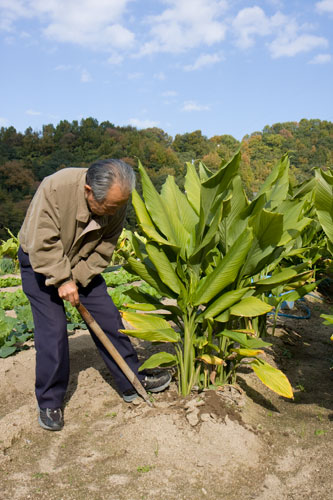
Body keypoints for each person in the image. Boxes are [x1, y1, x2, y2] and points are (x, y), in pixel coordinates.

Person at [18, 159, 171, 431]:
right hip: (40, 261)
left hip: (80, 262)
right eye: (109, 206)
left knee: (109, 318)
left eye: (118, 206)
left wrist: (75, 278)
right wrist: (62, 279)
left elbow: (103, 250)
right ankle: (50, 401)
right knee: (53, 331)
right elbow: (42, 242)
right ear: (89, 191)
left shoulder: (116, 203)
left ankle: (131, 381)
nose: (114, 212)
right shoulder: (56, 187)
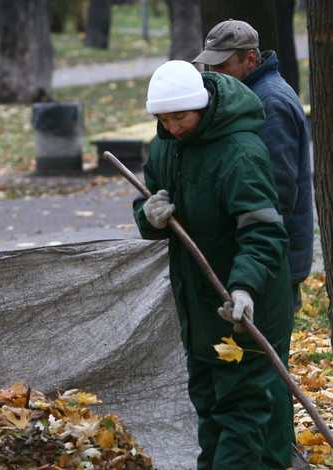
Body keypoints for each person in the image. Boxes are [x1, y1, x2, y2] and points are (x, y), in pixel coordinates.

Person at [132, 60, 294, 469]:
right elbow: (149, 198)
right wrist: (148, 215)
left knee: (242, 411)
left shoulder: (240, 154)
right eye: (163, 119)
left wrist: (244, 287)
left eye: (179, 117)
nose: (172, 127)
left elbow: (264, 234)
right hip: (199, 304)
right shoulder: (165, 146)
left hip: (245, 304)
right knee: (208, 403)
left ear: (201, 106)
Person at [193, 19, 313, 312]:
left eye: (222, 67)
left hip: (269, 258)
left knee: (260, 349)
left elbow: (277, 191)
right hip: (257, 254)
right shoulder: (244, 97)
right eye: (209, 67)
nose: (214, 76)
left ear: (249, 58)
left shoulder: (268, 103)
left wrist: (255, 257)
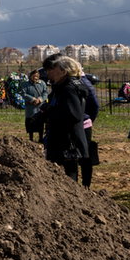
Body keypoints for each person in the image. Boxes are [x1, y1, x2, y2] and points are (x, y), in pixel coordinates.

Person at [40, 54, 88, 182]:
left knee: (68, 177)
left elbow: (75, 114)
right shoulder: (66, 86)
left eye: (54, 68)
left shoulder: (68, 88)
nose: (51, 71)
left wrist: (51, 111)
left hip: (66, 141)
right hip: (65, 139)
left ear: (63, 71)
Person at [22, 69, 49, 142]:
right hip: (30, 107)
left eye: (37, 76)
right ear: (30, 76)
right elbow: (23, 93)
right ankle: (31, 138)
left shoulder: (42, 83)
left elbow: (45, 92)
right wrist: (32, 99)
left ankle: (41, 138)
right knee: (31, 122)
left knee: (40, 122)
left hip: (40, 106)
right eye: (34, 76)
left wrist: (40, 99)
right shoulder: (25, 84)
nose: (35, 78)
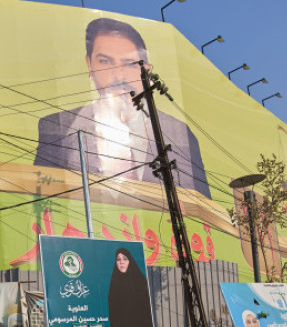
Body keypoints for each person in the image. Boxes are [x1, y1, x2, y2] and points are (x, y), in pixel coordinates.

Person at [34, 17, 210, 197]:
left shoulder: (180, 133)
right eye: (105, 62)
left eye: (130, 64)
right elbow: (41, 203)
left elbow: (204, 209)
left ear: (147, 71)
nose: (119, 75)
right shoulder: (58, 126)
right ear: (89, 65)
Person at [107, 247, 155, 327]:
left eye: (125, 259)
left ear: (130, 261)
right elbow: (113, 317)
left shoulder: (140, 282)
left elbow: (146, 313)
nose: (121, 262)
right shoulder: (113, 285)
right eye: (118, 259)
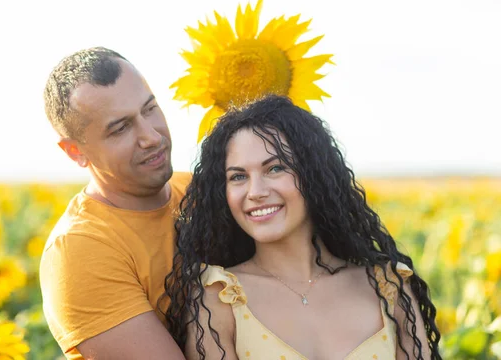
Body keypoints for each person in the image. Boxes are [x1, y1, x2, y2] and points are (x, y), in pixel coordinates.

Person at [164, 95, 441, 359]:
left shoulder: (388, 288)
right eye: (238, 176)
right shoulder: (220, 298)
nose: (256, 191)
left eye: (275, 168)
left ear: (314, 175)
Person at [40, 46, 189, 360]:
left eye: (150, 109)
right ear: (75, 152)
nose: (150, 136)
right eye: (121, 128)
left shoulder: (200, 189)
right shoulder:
# # #
Make an exact copy of the lines from the top of the material through the line with "left eye: (179, 117)", pictures excluded.

Body keypoints for each person in the image. Boxes are [x1, y1, x2, y2] and points are (x, y), in pixel coordinates.

Person at [18, 159, 171, 431]:
right hip: (40, 261)
left hip: (80, 262)
right eye: (109, 206)
left knee: (109, 318)
left eye: (118, 206)
left wrist: (75, 278)
right wrist: (62, 279)
left elbow: (103, 250)
right ankle: (50, 401)
right knee: (53, 331)
right elbow: (42, 242)
right ear: (89, 191)
left shoulder: (116, 203)
left ankle: (131, 381)
nose: (114, 212)
right shoulder: (56, 187)
Body keypoints for each person in the image. Boxes are [x1, y1, x2, y2] and points are (x, y), in pixel coordinates.

Person at [132, 60, 294, 469]:
right elbow: (149, 198)
right wrist: (148, 215)
left knee: (242, 411)
left shoulder: (240, 154)
right eye: (163, 119)
left wrist: (244, 287)
left eye: (179, 117)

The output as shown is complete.